An initiative to help raise the pay of workers has received $320,000 in government funding.
The Manatee Sarasota Workforce Funders Collaborative, designed to move low-wage employees into higher-paying jobs, has received $200,000 from Sarasota County and $120,000 from the Newtown Community Redevelopment Agency.
The county’s funding is over a four-year period to provide job training while the Newtown CRA’s is over a three-year period to provide job training to Newtown residents and employers.
“We are very excited Sarasota has joined this bi-county initiative,” said Mireya Eavey, director of the collaborative, said in a press release.
The City of Bradenton Central Community Redevelopment Agency and the City of Bradenton Downtown Development Authority previously authorized funding of $200,000 each over four years.
The collaborative was formed in 2009 with a $1 million grant from the John S. and James L. Knight Foundation along with the Bradenton Central CRA, the Bradenton DDA, the Gulf Coast Community Foundation of Venice Inc., Bank of America and the Manatee County Action Agency.
The group previously was awarded five grants totaling $35,457 for worker training at local health care facilities.
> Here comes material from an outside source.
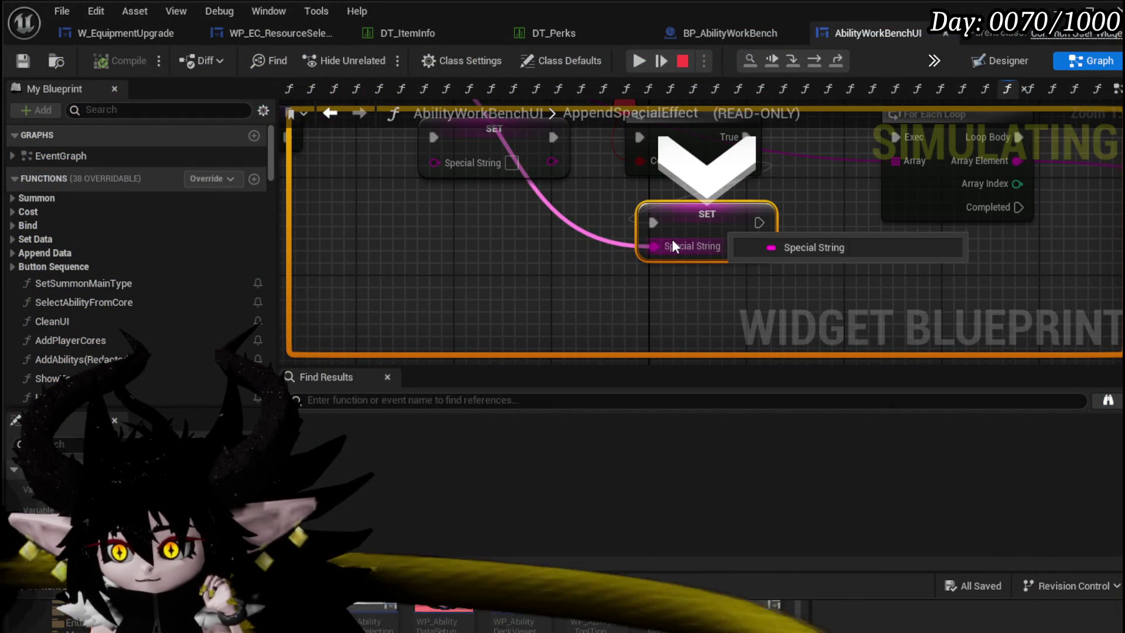
{"action": "scroll", "coordinate": [673, 239], "scroll_direction": "down", "scroll_amount": 2}
{"action": "left_click_drag", "start_coordinate": [673, 239], "coordinate": [532, 199]}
Tidewell Hospice and Palliative Care was the largest grant recipient. The Manatee County health care provider received a $19,350 grant it will match to train and certify 60 registered nurses.
Manatee Memorial Hospital received three grants from the collaborative: a $2,500 grant to train health information managers to become cancer registrars, $5,000 to train new nurses in surgery care and a $3,107 grant it will share with Blake Medical Center and Sarasota Memorial Hospital to train nurses as sexual assault nurse examiners.
The remainder of the $35,000 in grants went to Village on the Isle, a continuing-care retirement community in Venice, to train workers in electronic medical records.